HBase tables support scale-out easily because new column families can be added or removed as and when required. All columns in a column-family are stored sequentially. This enables tunings and storage specifications at the column family level and facilitates addition/removal of columns on demand.
Ok, so how is HBase distributed?
Well, as the number of rows in a table grows beyond a predecided limit, the rows are grouped to form regions of the table. These regions can be distributed over different nodes(Region Server Slaves) in HBase cluster. So the database client just needs to access the desired regions of the table only and not all (which is a big advantage in case of huge data).
HBase components in Action:
The question is how does such a huge distributed database manage client interactions? Well the answer is HBase Master and Zookeeper.
1. There is one HBase Master responsible for keeping information and managing regions of table stored on different nodes called Region Server Slaves.
2. Every Region Server Slave stores different regions of different tables and is responsible for acknowledging the HBase master about the status of data added/removed from the regions that it stores. All the data is persisted via Hadoop File System.

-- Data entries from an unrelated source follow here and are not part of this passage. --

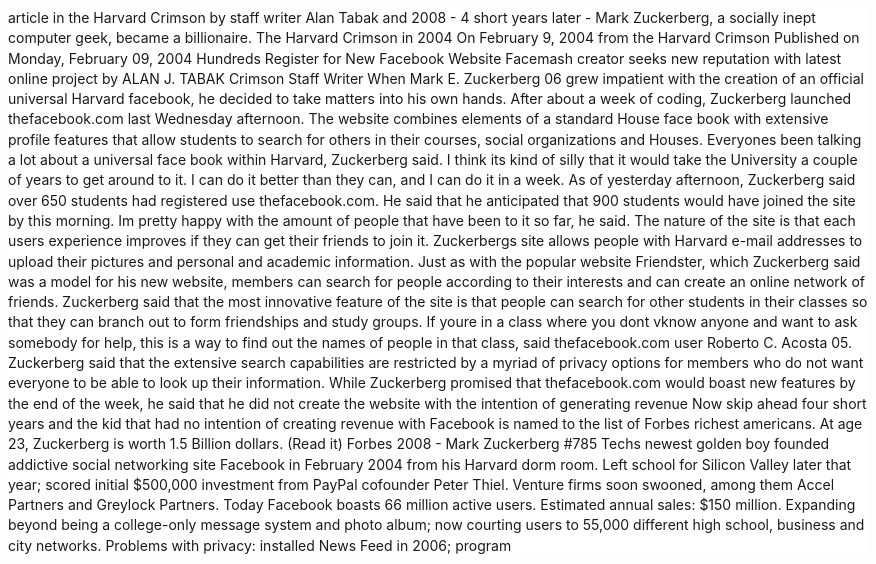 article in the Harvard Crimson by staff writer Alan Tabak and 2008 - 4 short
years later - Mark Zuckerberg, a socially inept computer geek, became a
billionaire.
The Harvard Crimson in 2004
On February 9, 2004 from the
Harvard Crimson
Published on Monday, February 09, 2004
Hundreds Register for New Facebook Website
Facemash creator seeks new reputation
with latest online project
by ALAN J. TABAK
Crimson Staff Writer
When Mark E. Zuckerberg 06 grew impatient with the creation of an
official universal Harvard facebook, he decided to take matters into his
own hands. After about a week of coding, Zuckerberg launched
thefacebook.com last Wednesday afternoon. The website combines elements
of a standard House face book with extensive profile features that allow
students to search for others in their courses, social organizations and
Houses.
Everyones been talking a lot about a universal face book within
Harvard, Zuckerberg said. I think its kind of silly that it would
take the University a couple of years to get around to it. I can do it
better than they can, and I can do it in a week.
As of yesterday afternoon, Zuckerberg said over 650 students had
registered use thefacebook.com. He said that he anticipated that 900
students would have joined the site by this morning.
Im pretty happy with the amount of people that have been to it so
far, he said. The nature of the site is that each users experience
improves if they can get their friends to join it.
Zuckerbergs site allows people with Harvard e-mail addresses to upload
their pictures and personal and academic information. Just as with the
popular website Friendster, which Zuckerberg said was a model for his
new website, members can search for people according to their interests
and can create an online network of friends.
Zuckerberg said that the most innovative feature of the site is that
people can search for other students in their classes so that they can
branch out to form friendships and study groups.
If youre in a class where you dont vknow anyone and want to ask
somebody for help, this is a way to find out the names of people in that
class, said thefacebook.com user Roberto C. Acosta 05.
Zuckerberg said that the extensive search capabilities are restricted by
a myriad of privacy options for members who do not want everyone to be
able to look up their information.
While Zuckerberg promised that thefacebook.com would boast new features
by the end of the week, he said that he did not create the website with
the intention of generating revenue
Now skip ahead four short years and the kid that
had no intention of creating revenue with Facebook is named to the list of
Forbes richest americans. At age 23, Zuckerberg is worth 1.5 Billion
dollars. (Read
it)
Forbes 2008 - Mark Zuckerberg
#785
Techs newest golden boy founded addictive
social networking site Facebook in February 2004 from his Harvard dorm
room.
Left school for Silicon Valley later that year; scored initial $500,000
investment from PayPal cofounder Peter Thiel. Venture firms soon
swooned, among them Accel Partners and Greylock Partners.
Today Facebook boasts 66 million active users. Estimated annual sales:
$150 million. Expanding beyond being a college-only message system and
photo album; now courting users to 55,000 different high school,
business and city networks.
Problems with privacy: installed News Feed in 2006; program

3. Zookeeper is appointed by the HBase master to keep active watch over every Region Server Slave by creating a znode entry corresponding to every Region Server Slave.
4. Special metadata tables called Catalog Tables store the information about location of different Regions on different Region Server Slaves. The –ROOT- file contains the addresses of various .META. files and each .META. file contains information about the regions that each Region Server Slave stores.
5. So when a client needs some data, it contacts the Zookeeper service to find out the location of –ROOT-. The client finds out the location of .META. from the –ROOT- file . Finally, the client comes to know the address of the Region Server Slave that stores its desired data from the .META. file. Then the client can directly access the Region Server Slave and read /write data into the region of interest. Please see the interaction flow shown below:
HBase is the perfect solution for applications processing big data. It does not support SQL but it clearly fixes the scalability issue with the current databases. To scale HBase , we just need to add few more nodes in the cluster and they will be able to store more regions of the tables. HBase also guarantees fast real-time access with the strong presence of Zookeeper.
However , as per the official HBase docs : HBase isn’t suitable for every problem. If you have small data sets, limited hardware and need for RDBMS like features, then HBase is definitely not the best choice. But in the era of enormous unstructured data generated at blinking fast speed, HBase is here to deliver its promise.